# Overview¶

## Installation¶

ELI5 works in Python 2.7 and Python 3.4+. Currently it requires scikit-learn 0.18+. You can install ELI5 using pip:

pip install eli5


or using:

conda install -c conda-forge eli5


## Features¶

ELI5 is a Python package which helps to debug machine learning classifiers and explain their predictions. It provides support for the following machine learning frameworks and packages:

• scikit-learn. Currently ELI5 allows to explain weights and predictions of scikit-learn linear classifiers and regressors, print decision trees as text or as SVG, show feature importances and explain predictions of decision trees and tree-based ensembles.

Pipeline and FeatureUnion are supported.

ELI5 understands text processing utilities from scikit-learn and can highlight text data accordingly. It also allows to debug scikit-learn pipelines which contain HashingVectorizer, by undoing hashing.

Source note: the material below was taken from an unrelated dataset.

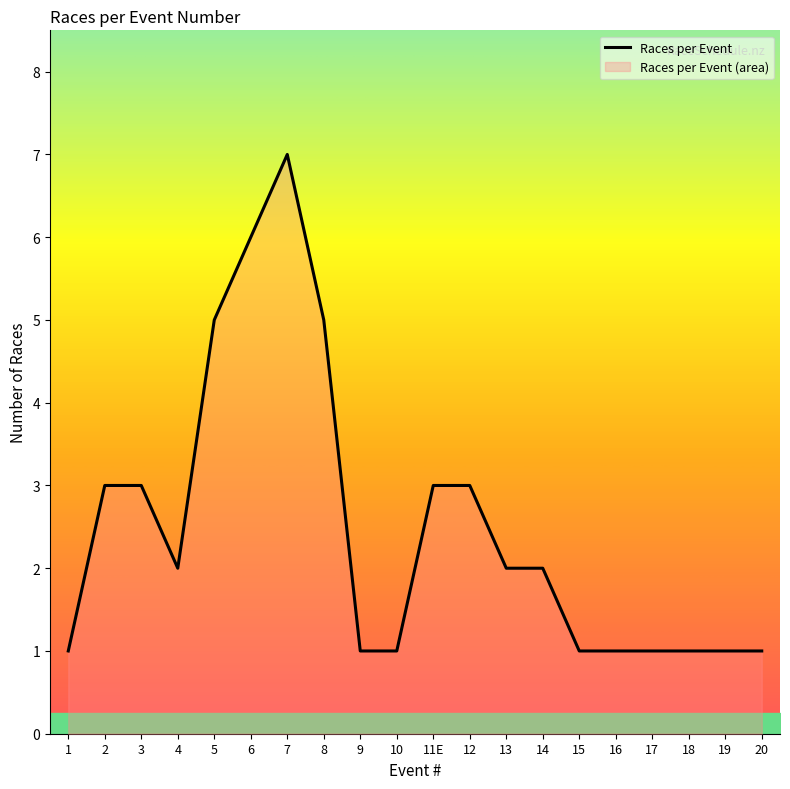

What position from the left is 18?

18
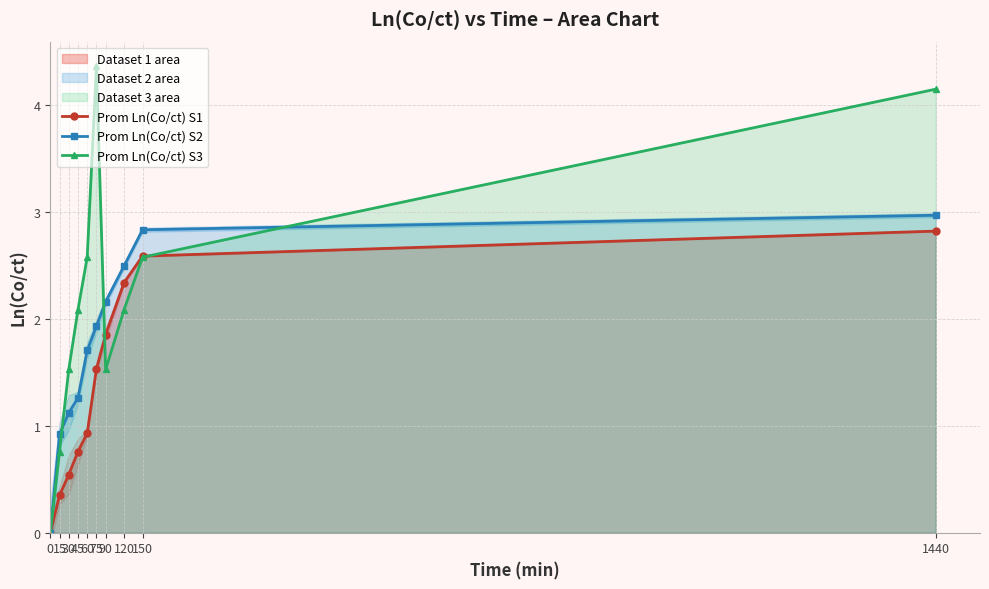

What are all the series names shown in the legend?

Prom Ln(Co/ct) S1, Prom Ln(Co/ct) S2, Prom Ln(Co/ct) S3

• XGBoost - show feature importances and explain predictions of XGBClassifier, XGBRegressor and xgboost.Booster.

• LightGBM - show feature importances and explain predictions of LGBMClassifier and LGBMRegressor.

• lightning - explain weights and predictions of lightning classifiers and regressors.

• sklearn-crfsuite. ELI5 allows to check weights of sklearn_crfsuite.CRF models.

ELI5 also implements several algorithms for inspecting black-box models (see Inspecting Black-Box Estimators):

• TextExplainer allows to explain predictions of any text classifier using LIME algorithm (Ribeiro et al., 2016). There are utilities for using LIME with non-text data and arbitrary black-box classifiers as well, but this feature is currently experimental.
• Permutation Importance method can be used to compute feature importances for black box estimators.

Explanation and formatting are separated; you can get text-based explanation to display in console, HTML version embeddable in an IPython notebook or web dashboards, JSON version which allows to implement custom rendering and formatting on a client, and convert explanations to pandas DataFrame objects.

## Basic Usage¶

There are two main ways to look at a classification or a regression model:

1. inspect model parameters and try to figure out how the model works globally;
2. inspect an individual prediction of a model, try to figure out why the model makes the decision it makes.

For (1) ELI5 provides eli5.show_weights() function; for (2) it provides eli5.show_prediction() function.

If the ML library you’re working with is supported then you usually can enter something like this in the IPython Notebook:

import eli5
eli5.show_weights(clf)


and get an explanation like this:

Note

Depending on an estimator, you may need to pass additional parameters to get readable results - e.g. a vectorizer used to prepare features for a classifier, or a list of feature names.

Supported arguments and the exact way the classifier is visualized depends on a library.

To explain an individual prediction (2) use eli5.show_prediction() function. Exact parameters depend on a classifier and on input data kind (text, tabular, images). For example, you may get text highlighted like this if you’re using one of the scikit-learn vectorizers with char ngrams:

## Why?¶

For some of classifiers inspection and debugging is easy, for others this is hard. It is not a rocket science to take coefficients of a linear classifier, relate them to feature names and show in an HTML table. ELI5 aims to handle not only simple cases, but even for simple cases having a unified API for inspection has a value:

• you can call a ready-made function from ELI5 and get a nicely formatted result immediately;
• formatting code can be reused between machine learning frameworks;
• ‘drill down’ code like feature filtering or text highlighting can be reused;
• there are lots of gotchas and small differences which ELI5 takes care of;
• algorithms like LIME (paper) try to explain a black-box classifier through a locally-fit simple, interpretable classifier. It means that with each additional supported “simple” classifier/regressor algorithms like LIME are getting more options automatically.

## Architecture¶

In ELI5 “explanation” is separated from output format: eli5.explain_weights() and eli5.explain_prediction() return Explanation instances; then functions from eli5.formatters can be used to get HTML, text, dict/JSON or pandas DataFrame representation of the explanation.

It is not convenient to do that all when working interactively in IPython notebooks, so there are eli5.show_weights() and eli5.show_prediction() functions which do explanation and formatting in a single step.

Explain functions are not doing any work by themselves; they call a concrete implementation based on estimator type. So e.g. eli5.explain_weights() calls eli5.sklearn.explain_weights.explain_linear_classifier_weights() if sklearn.linear_model.LogisticRegression classifier is passed as an estimator.